At Issue: MP Eve Adams's switch to the Liberals from Conservatives
Adams says she plans to run for Liberal nomination in Toronto riding
The defection of MP Eve Adams from the Conservaties to the Liberals dominated the discussion for CBC's At Issue panel on The National this week.
After turning her back on the Conservatives, Adams said she plans to seek the nomination to carry the banner for the Liberals in the next federal election in the Toronto riding of Eglinton-Lawrence.
"I think there's a lot of concern in Liberal circles," said National Post columnist Andrew Coyne.
"I think people are really wondering what the game plan here [is], and what exactly is the upside for them."
Coyne said the only way to interpret the move to bring Adams into the Liberals is that the big prize is her fiancé, Dimitri Soudas, a former longtime aide to Stephen Harper and, later, the Conservative Party's executive director.

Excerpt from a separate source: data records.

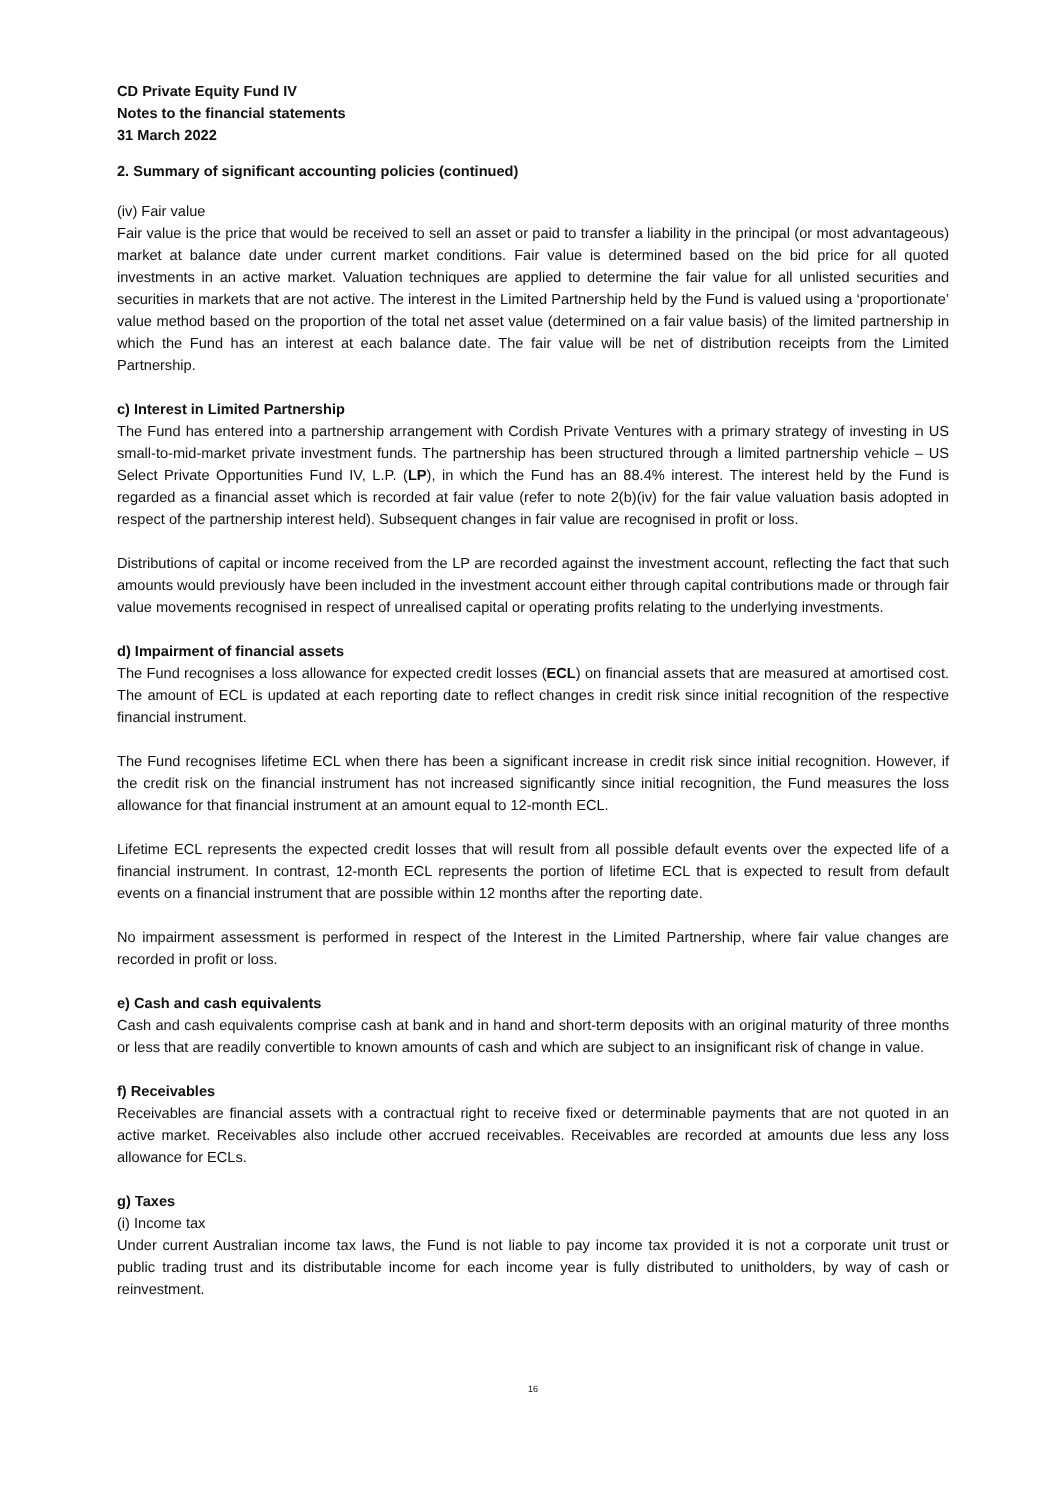CD Private Equity Fund IV
Notes to the financial statements
31 March 2022
2. Summary of significant accounting policies (continued)
(iv) Fair value
Fair value is the price that would be received to sell an asset or paid to transfer a liability in the principal (or most advantageous) market at balance date under current market conditions. Fair value is determined based on the bid price for all quoted investments in an active market. Valuation techniques are applied to determine the fair value for all unlisted securities and securities in markets that are not active. The interest in the Limited Partnership held by the Fund is valued using a ‘proportionate’ value method based on the proportion of the total net asset value (determined on a fair value basis) of the limited partnership in which the Fund has an interest at each balance date. The fair value will be net of distribution receipts from the Limited Partnership.
c) Interest in Limited Partnership
The Fund has entered into a partnership arrangement with Cordish Private Ventures with a primary strategy of investing in US small-to-mid-market private investment funds. The partnership has been structured through a limited partnership vehicle – US Select Private Opportunities Fund IV, L.P. (LP), in which the Fund has an 88.4% interest. The interest held by the Fund is regarded as a financial asset which is recorded at fair value (refer to note 2(b)(iv) for the fair value valuation basis adopted in respect of the partnership interest held). Subsequent changes in fair value are recognised in profit or loss.
Distributions of capital or income received from the LP are recorded against the investment account, reflecting the fact that such amounts would previously have been included in the investment account either through capital contributions made or through fair value movements recognised in respect of unrealised capital or operating profits relating to the underlying investments.
d) Impairment of financial assets
The Fund recognises a loss allowance for expected credit losses (ECL) on financial assets that are measured at amortised cost. The amount of ECL is updated at each reporting date to reflect changes in credit risk since initial recognition of the respective financial instrument.
The Fund recognises lifetime ECL when there has been a significant increase in credit risk since initial recognition. However, if the credit risk on the financial instrument has not increased significantly since initial recognition, the Fund measures the loss allowance for that financial instrument at an amount equal to 12-month ECL.
Lifetime ECL represents the expected credit losses that will result from all possible default events over the expected life of a financial instrument. In contrast, 12-month ECL represents the portion of lifetime ECL that is expected to result from default events on a financial instrument that are possible within 12 months after the reporting date.
No impairment assessment is performed in respect of the Interest in the Limited Partnership, where fair value changes are recorded in profit or loss.
e) Cash and cash equivalents
Cash and cash equivalents comprise cash at bank and in hand and short-term deposits with an original maturity of three months or less that are readily convertible to known amounts of cash and which are subject to an insignificant risk of change in value.
f) Receivables
Receivables are financial assets with a contractual right to receive fixed or determinable payments that are not quoted in an active market. Receivables also include other accrued receivables. Receivables are recorded at amounts due less any loss allowance for ECLs.
g) Taxes
(i) Income tax
Under current Australian income tax laws, the Fund is not liable to pay income tax provided it is not a corporate unit trust or public trading trust and its distributable income for each income year is fully distributed to unitholders, by way of cash or reinvestment.
16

"I didn't know that the Liberals lacked for brassknucklers that they would have to borrow Stephen Harper's," said Toronto Star columnist Chantal Hebert.
Soudas was Conservative Party executive director from December 2013 until he was dismissed in the spring of 2014 for trying to interfere in Adams's battle to win the Conservative nomination in the new riding of Oakville-North Burlington.
Althia Raj, Huffington Post Canada's Ottawa bureau chief, said Soudas essentially caused Adams to lose that nomination race.
"I think that Dimitri Soudas is going to stop at nothing to make sure that Eve Adams is going to be a Liberal member of Parliament in the next election," Raj said.